Top of DATASET EXTRACT
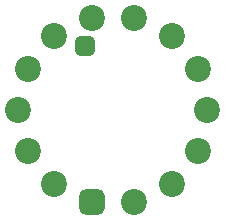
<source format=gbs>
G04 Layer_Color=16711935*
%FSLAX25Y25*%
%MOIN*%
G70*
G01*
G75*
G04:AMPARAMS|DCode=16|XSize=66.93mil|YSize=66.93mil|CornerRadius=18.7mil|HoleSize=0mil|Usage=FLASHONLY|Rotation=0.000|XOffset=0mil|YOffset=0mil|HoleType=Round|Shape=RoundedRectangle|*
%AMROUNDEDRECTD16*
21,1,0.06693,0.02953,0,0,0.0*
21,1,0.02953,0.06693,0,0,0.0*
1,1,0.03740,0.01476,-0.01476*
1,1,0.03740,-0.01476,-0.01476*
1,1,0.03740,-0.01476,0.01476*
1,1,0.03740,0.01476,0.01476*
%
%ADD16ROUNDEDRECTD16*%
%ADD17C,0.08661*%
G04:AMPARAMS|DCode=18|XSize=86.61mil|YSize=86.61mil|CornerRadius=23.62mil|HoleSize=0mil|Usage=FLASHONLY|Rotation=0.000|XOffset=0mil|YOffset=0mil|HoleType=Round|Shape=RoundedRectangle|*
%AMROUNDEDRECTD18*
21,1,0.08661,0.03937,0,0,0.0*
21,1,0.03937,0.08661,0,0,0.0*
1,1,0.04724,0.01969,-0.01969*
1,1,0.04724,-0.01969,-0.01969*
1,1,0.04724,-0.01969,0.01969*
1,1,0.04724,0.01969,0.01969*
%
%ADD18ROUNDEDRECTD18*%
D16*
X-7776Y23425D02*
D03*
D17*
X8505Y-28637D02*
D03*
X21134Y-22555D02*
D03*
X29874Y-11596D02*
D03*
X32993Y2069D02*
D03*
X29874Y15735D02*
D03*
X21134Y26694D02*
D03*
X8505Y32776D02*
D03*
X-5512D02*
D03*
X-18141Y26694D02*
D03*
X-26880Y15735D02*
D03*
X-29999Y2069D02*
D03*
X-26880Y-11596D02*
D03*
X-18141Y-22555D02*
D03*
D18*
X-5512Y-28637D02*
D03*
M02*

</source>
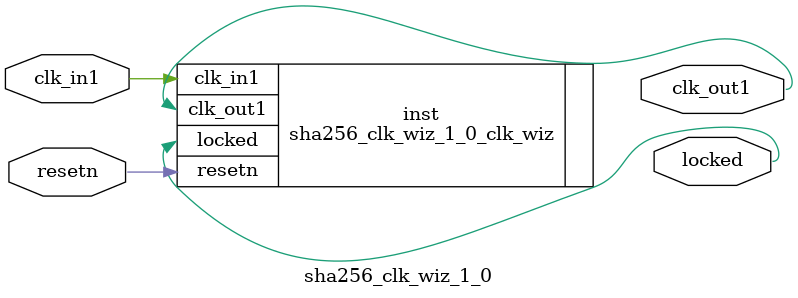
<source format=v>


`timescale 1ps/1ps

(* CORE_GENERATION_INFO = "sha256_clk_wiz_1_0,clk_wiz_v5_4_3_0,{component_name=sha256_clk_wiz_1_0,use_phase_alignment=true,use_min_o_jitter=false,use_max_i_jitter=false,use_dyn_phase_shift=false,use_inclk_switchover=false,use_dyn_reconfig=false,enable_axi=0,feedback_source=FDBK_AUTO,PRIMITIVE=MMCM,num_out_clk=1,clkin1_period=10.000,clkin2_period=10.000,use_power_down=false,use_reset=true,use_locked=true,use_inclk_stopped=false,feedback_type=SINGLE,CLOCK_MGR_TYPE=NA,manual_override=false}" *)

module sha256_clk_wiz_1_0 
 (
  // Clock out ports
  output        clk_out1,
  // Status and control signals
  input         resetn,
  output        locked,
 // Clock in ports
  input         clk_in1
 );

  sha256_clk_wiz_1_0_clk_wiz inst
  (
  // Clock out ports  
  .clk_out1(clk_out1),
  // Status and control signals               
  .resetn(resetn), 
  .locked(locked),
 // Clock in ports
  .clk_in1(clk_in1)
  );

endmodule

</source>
Bottom of DATASET EXTRACT
Top of DATASET EXTRACT
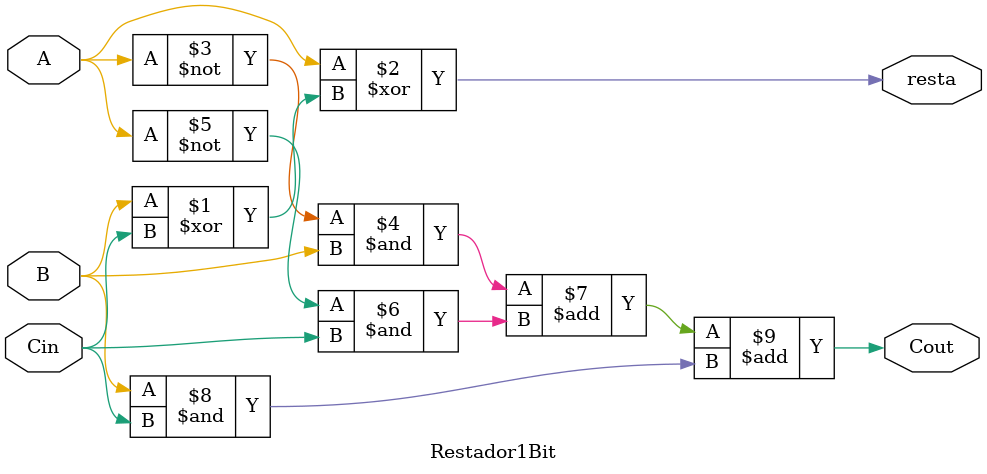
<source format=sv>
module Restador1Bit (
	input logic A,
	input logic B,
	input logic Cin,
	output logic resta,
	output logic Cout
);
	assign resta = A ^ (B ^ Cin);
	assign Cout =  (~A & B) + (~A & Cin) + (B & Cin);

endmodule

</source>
Bottom of DATASET EXTRACT
INSTRUCTIONS TO FOLLOW:
Find "output" in the preceding records. Copy each line that holds it.

ANSWER TO THIS EXERCISE:
  output        clk_out1,
  output        locked,
	output logic resta,
	output logic Cout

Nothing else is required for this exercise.